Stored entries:

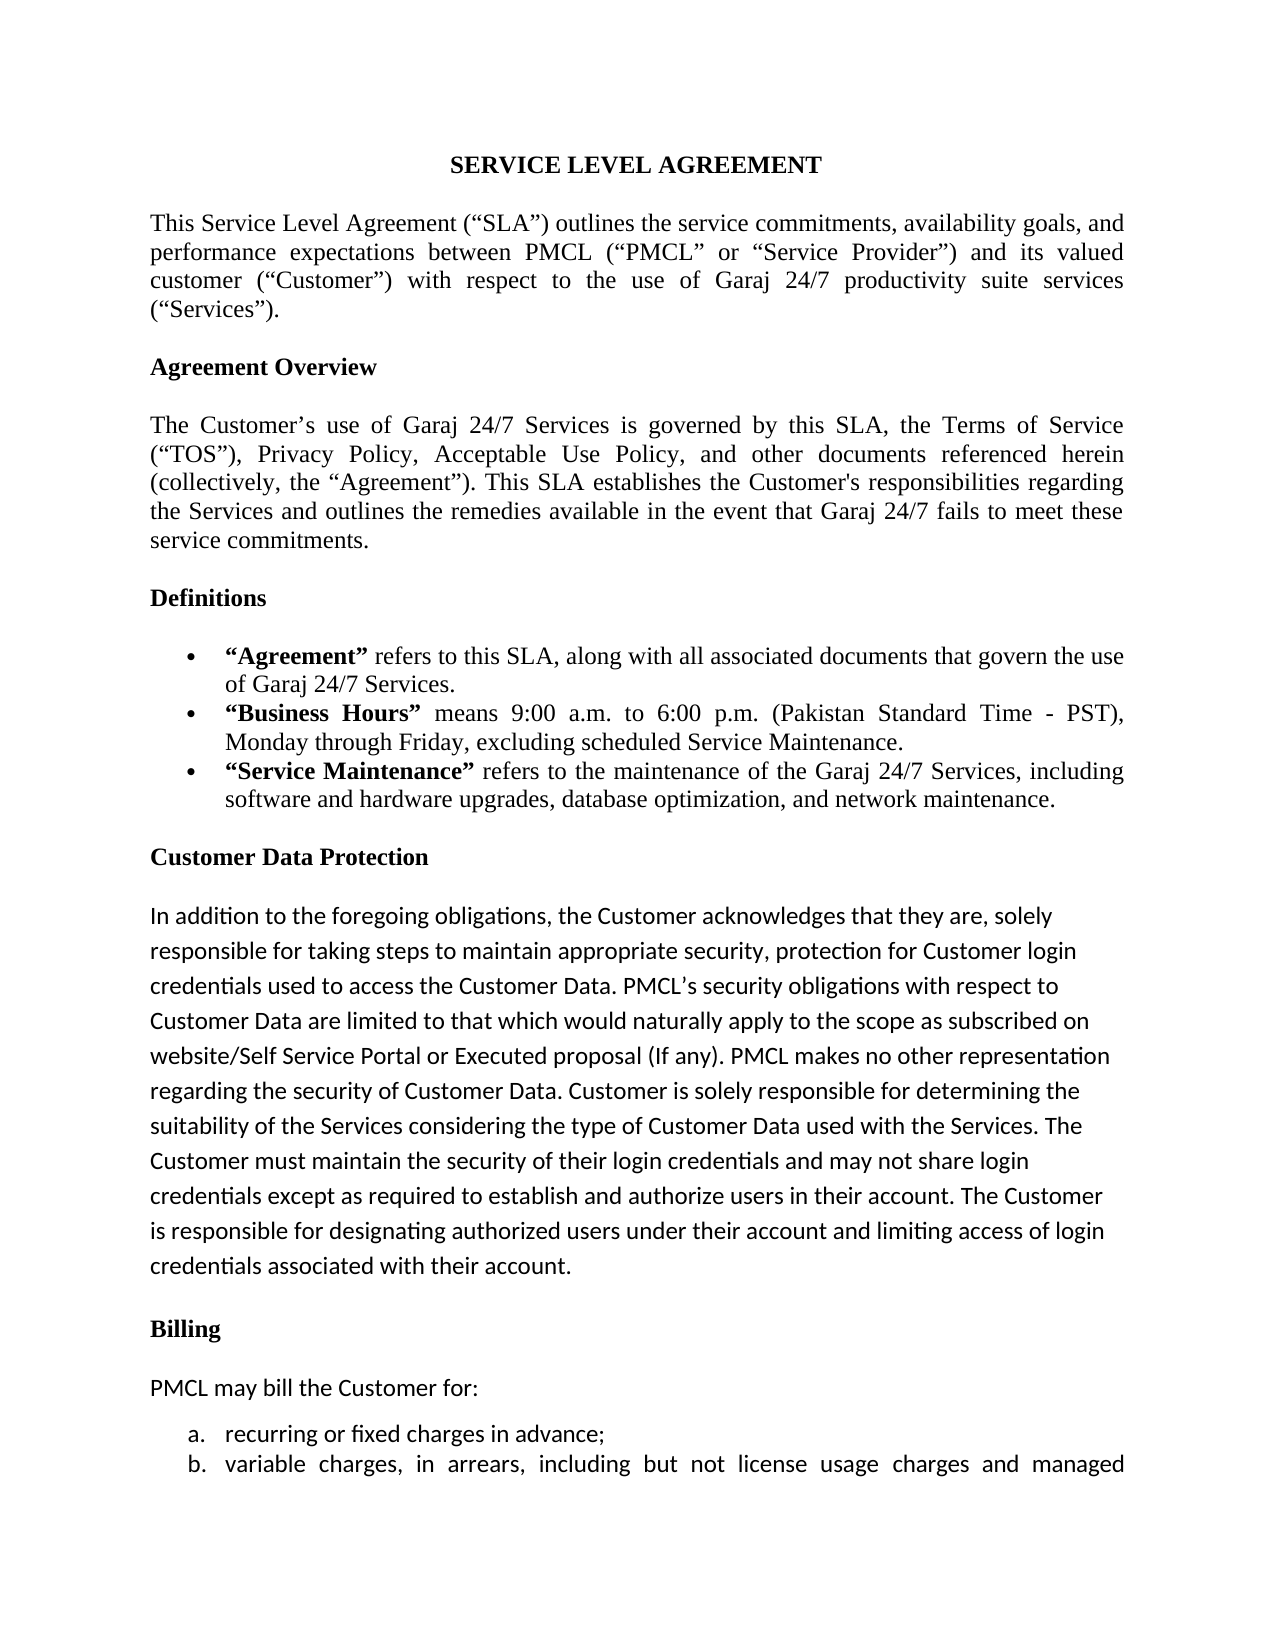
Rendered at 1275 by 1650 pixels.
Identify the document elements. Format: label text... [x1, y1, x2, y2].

list “Agreement” refers to this SLA, along with all associated documents that govern the use of Garaj 24/7 Services. [187, 641, 1125, 698]
list “Service Maintenance” refers to the maintenance of the Garaj 24/7 Services, including software and hardware upgrades, database optimization, and network maintenance. [187, 756, 1125, 813]
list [187, 1448, 1125, 1479]
list “Business Hours” means 9:00 a.m. to 6:00 p.m. (Pakistan Standard Time - PST), Monday through Friday, excluding scheduled Service Maintenance. [187, 698, 1125, 756]
text In addition to the foregoing obligations, the Customer acknowledges that they are, solely responsible for taking steps to maintain appropriate security, protection for Customer login credentials used to access the Customer Data. PMCL’s security obligations with respect to Customer Data are limited to that which would naturally apply to the scope as subscribed on website/Self Service Portal or Executed proposal (If any). PMCL makes no other representation regarding the security of Customer Data. Customer is solely responsible for determining the suitability of the Services considering the type of Customer Data used with the Services. The Customer must maintain the security of their login credentials and may not share login credentials except as required to establish and authorize users in their account. The Customer is responsible for designating authorized users under their account and limiting access of login credentials associated with their account. [150, 900, 1125, 1281]
text PMCL may bill the Customer for: [150, 1372, 1006, 1403]
text Agreement Overview [150, 352, 1125, 381]
subtitle Customer Data Protection [150, 842, 1125, 871]
list recurring or fixed charges in advance; [187, 1418, 1125, 1448]
text SERVICE LEVEL AGREEMENT [150, 150, 1125, 179]
text This Service Level Agreement (“SLA”) outlines the service commitments, availability goals, and performance expectations between PMCL (“PMCL” or “Service Provider”) and its valued customer (“Customer”) with respect to the use of Garaj 24/7 productivity suite services (“Services”). [150, 208, 1125, 323]
subtitle Billing [150, 1314, 1125, 1343]
text The Customer’s use of Garaj 24/7 Services is governed by this SLA, the Terms of Service (“TOS”), Privacy Policy, Acceptable Use Policy, and other documents referenced herein (collectively, the “Agreement”). This SLA establishes the Customer's responsibilities regarding the Services and outlines the remedies available in the event that Garaj 24/7 fails to meet these service commitments. [150, 410, 1125, 554]
text Definitions [150, 583, 1125, 612]
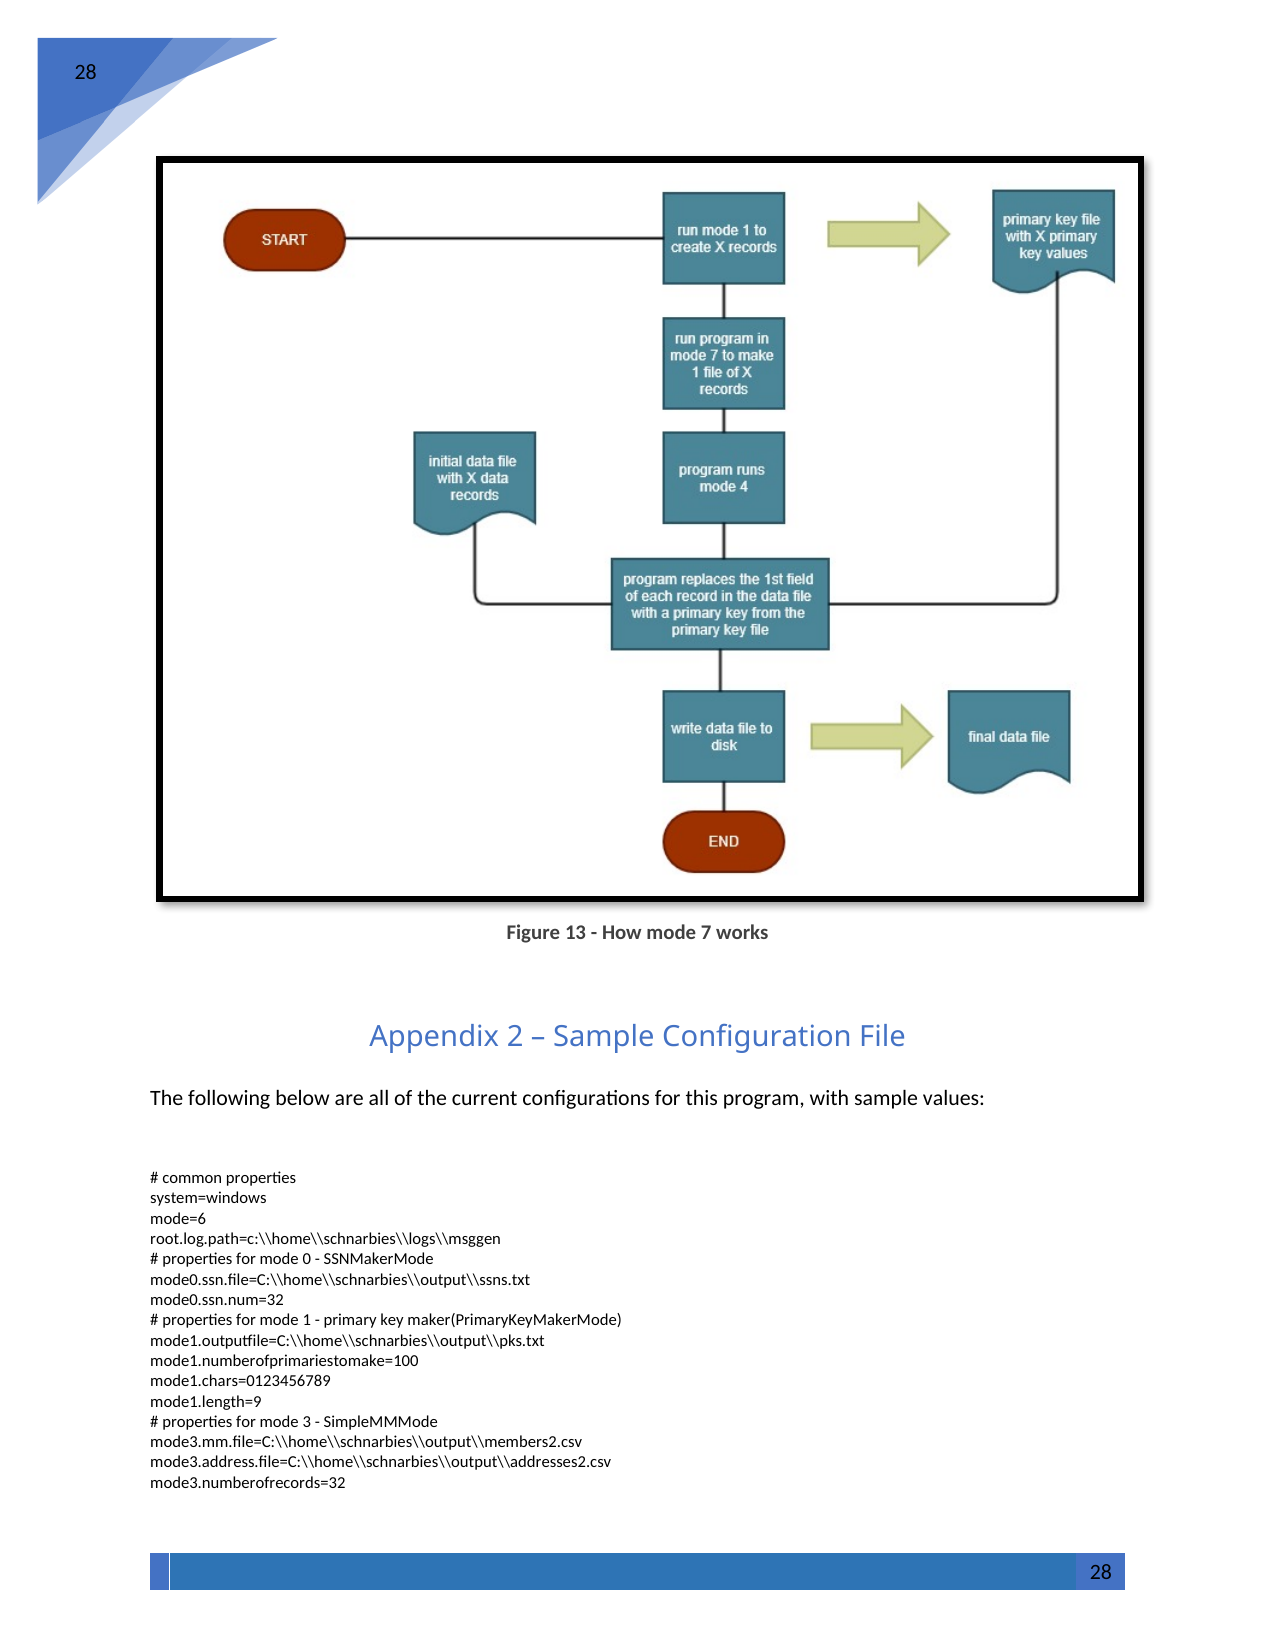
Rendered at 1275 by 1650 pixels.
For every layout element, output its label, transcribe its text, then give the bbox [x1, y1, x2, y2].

picture [163, 163, 1138, 896]
text # properties for mode 3 - SimpleMMMode [150, 1411, 1125, 1431]
text root.log.path=c:\\home\\schnarbies\\logs\\msggen [150, 1228, 1125, 1249]
text Figure 13 - How mode 7 works [150, 919, 1125, 944]
text mode3.numberofrecords=32 [150, 1472, 1125, 1492]
text mode1.numberofprimariestomake=100 [150, 1350, 1125, 1371]
text mode0.ssn.file=C:\\home\\schnarbies\\output\\ssns.txt [150, 1269, 1125, 1289]
text # properties for mode 1 - primary key maker(PrimaryKeyMakerMode) [150, 1309, 1125, 1330]
text Appendix 2 – Sample Configuration File [240, 1015, 1035, 1055]
text system=windows [150, 1188, 1125, 1208]
text mode1.chars=0123456789 [150, 1371, 1125, 1391]
text mode3.address.file=C:\\home\\schnarbies\\output\\addresses2.csv [150, 1452, 1125, 1472]
text mode1.outputfile=C:\\home\\schnarbies\\output\\pks.txt [150, 1330, 1125, 1350]
text mode0.ssn.num=32 [150, 1289, 1125, 1309]
text The following below are all of the current configurations for this program, with sample values: [150, 1084, 1125, 1111]
text mode3.mm.file=C:\\home\\schnarbies\\output\\members2.csv [150, 1431, 1125, 1452]
text mode1.length=9 [150, 1391, 1125, 1411]
picture [37, 37, 279, 206]
text mode=6 [150, 1208, 1125, 1228]
text # properties for mode 0 - SSNMakerMode [150, 1249, 1125, 1269]
text # common properties [150, 1167, 1125, 1188]
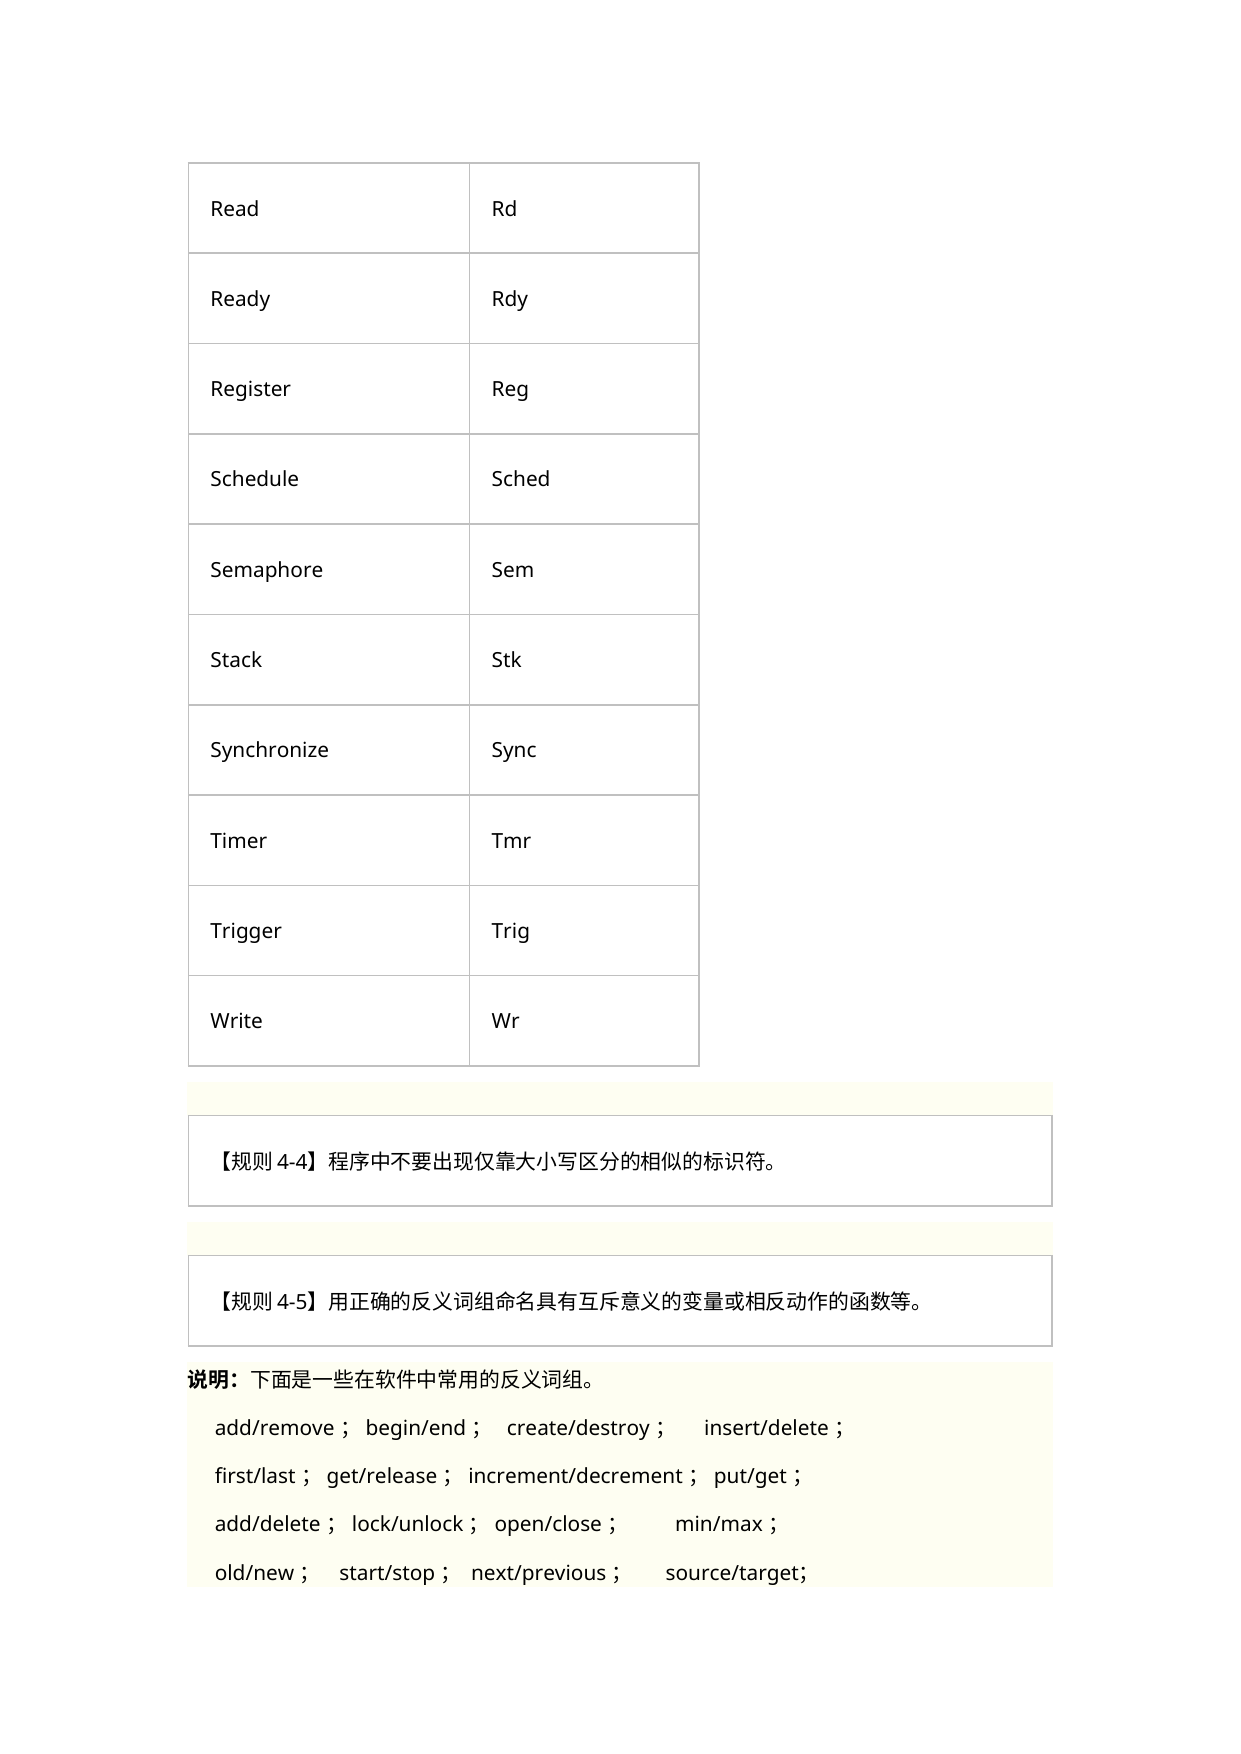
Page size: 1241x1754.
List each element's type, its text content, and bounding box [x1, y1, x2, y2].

table_cell Timer [189, 796, 469, 884]
table_cell Sched [470, 435, 698, 523]
table_cell Rdy [470, 254, 698, 343]
table_cell Ready [189, 254, 469, 343]
table_cell Semaphore [189, 525, 469, 613]
text first/last ； get/release ； increment/decrement ； put/get ； [187, 1458, 1053, 1491]
table_cell Sem [470, 525, 698, 613]
text old/new ； start/stop ； next/previous ； source/target； [187, 1555, 1053, 1587]
table_cell Write [189, 976, 469, 1065]
table_cell Trig [470, 886, 698, 975]
table_header 【规则4-4】程序中不要出现仅靠大小写区分的相似的标识符。 [189, 1116, 1051, 1205]
table_cell Wr [470, 976, 698, 1065]
table_cell Stack [189, 615, 469, 704]
table_cell Stk [470, 615, 698, 704]
table_cell Sync [470, 706, 698, 794]
table_cell Read [189, 164, 469, 252]
text add/remove ； begin/end ； create/destroy ； insert/delete ； [187, 1410, 1053, 1443]
table_cell Reg [470, 344, 698, 433]
table_cell Schedule [189, 435, 469, 523]
table_cell Synchronize [189, 706, 469, 794]
table_cell Trigger [189, 886, 469, 975]
table_cell Tmr [470, 796, 698, 884]
table_cell Register [189, 344, 469, 433]
table_header 【规则4-5】用正确的反义词组命名具有互斥意义的变量或相反动作的函数等。 [189, 1256, 1051, 1345]
text 说明：下面是一些在软件中常用的反义词组。 [187, 1362, 1053, 1395]
table_cell Rd [470, 164, 698, 252]
text add/delete ； lock/unlock ； open/close ； min/max ； [187, 1507, 1053, 1539]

What to produce =
Going through the entries, return every line holding the word "label".

Solution to the problem =
Identify the document elements. Format: label text... [x1, y1, x2, y2].
For every layout element, output its label, transcribe its text, then give the bbox [x1, y1, x2, y2].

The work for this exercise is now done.